Bear in mind also that the negative effects of social restrictions have not been fairly distributed. Is it fair that my job can easily be moved online, whereas the job of a massage therapist cannot? Clearly not. If we could safely allow some massage therapists to return to work by requiring that both they and their clients be vaccinated first, this would help to diminish the unfairness of the lockdown.
Closely related to the charges of discrimination and unfairness is another worry: relaxing social restrictions only for vaccinated people might result in the further social exclusion of already disadvantaged groups, many of which have lower rates of vaccine uptake.
This is a serious and legitimate concern, but it may be possible to overcome it through intensive outreach and education programmes designed to increase vaccination uptake in these groups.

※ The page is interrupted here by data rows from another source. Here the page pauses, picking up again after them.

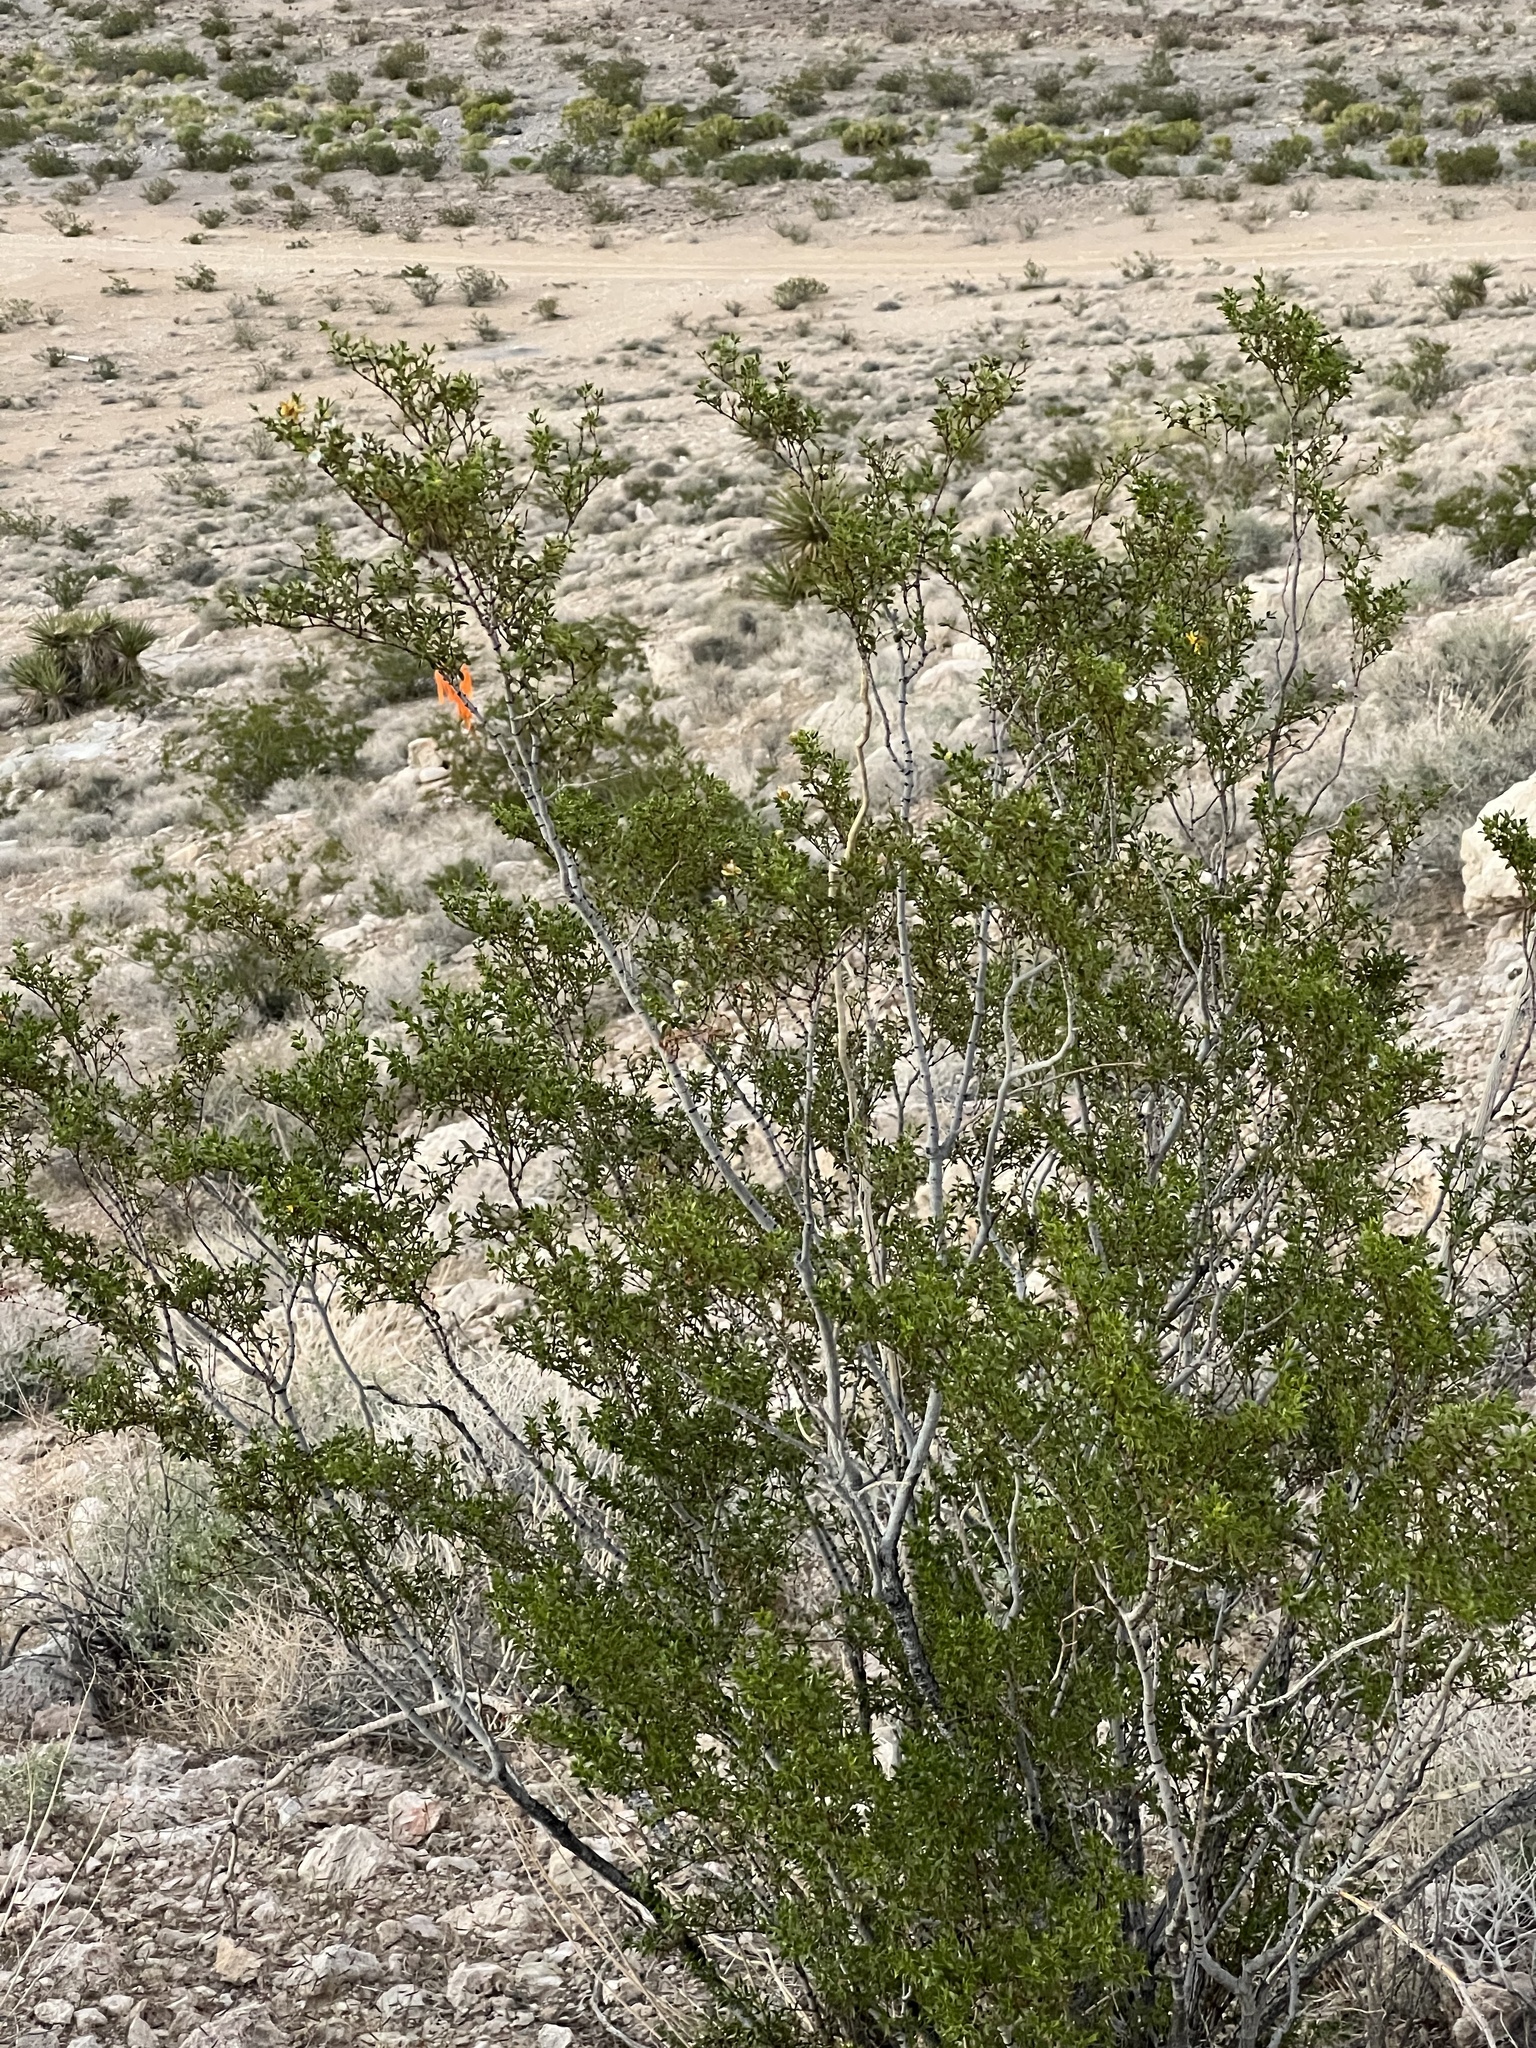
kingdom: Plantae
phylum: Tracheophyta
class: Magnoliopsida
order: Zygophyllales
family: Zygophyllaceae
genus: Larrea
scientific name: Larrea tridentata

If such programmes fail, we will need to tightly regulate the use of vaccine passports to ensure that they do not exacerbate exclusion. One option would be to limit the range of settings in which vaccine passports can be used.
If vaccine passports were introduced by many employers, unvaccinated people might end up being barred from large parts of the economy. Social exclusion would be severe. But it’s less clear that there would be a problem if vaccine passports were limited to the highest risk jobs and international travel, say.
Concerns about social exclusion may well give us reasons to tightly limit the use of vaccine passports, but they don’t justify ruling out their use altogether.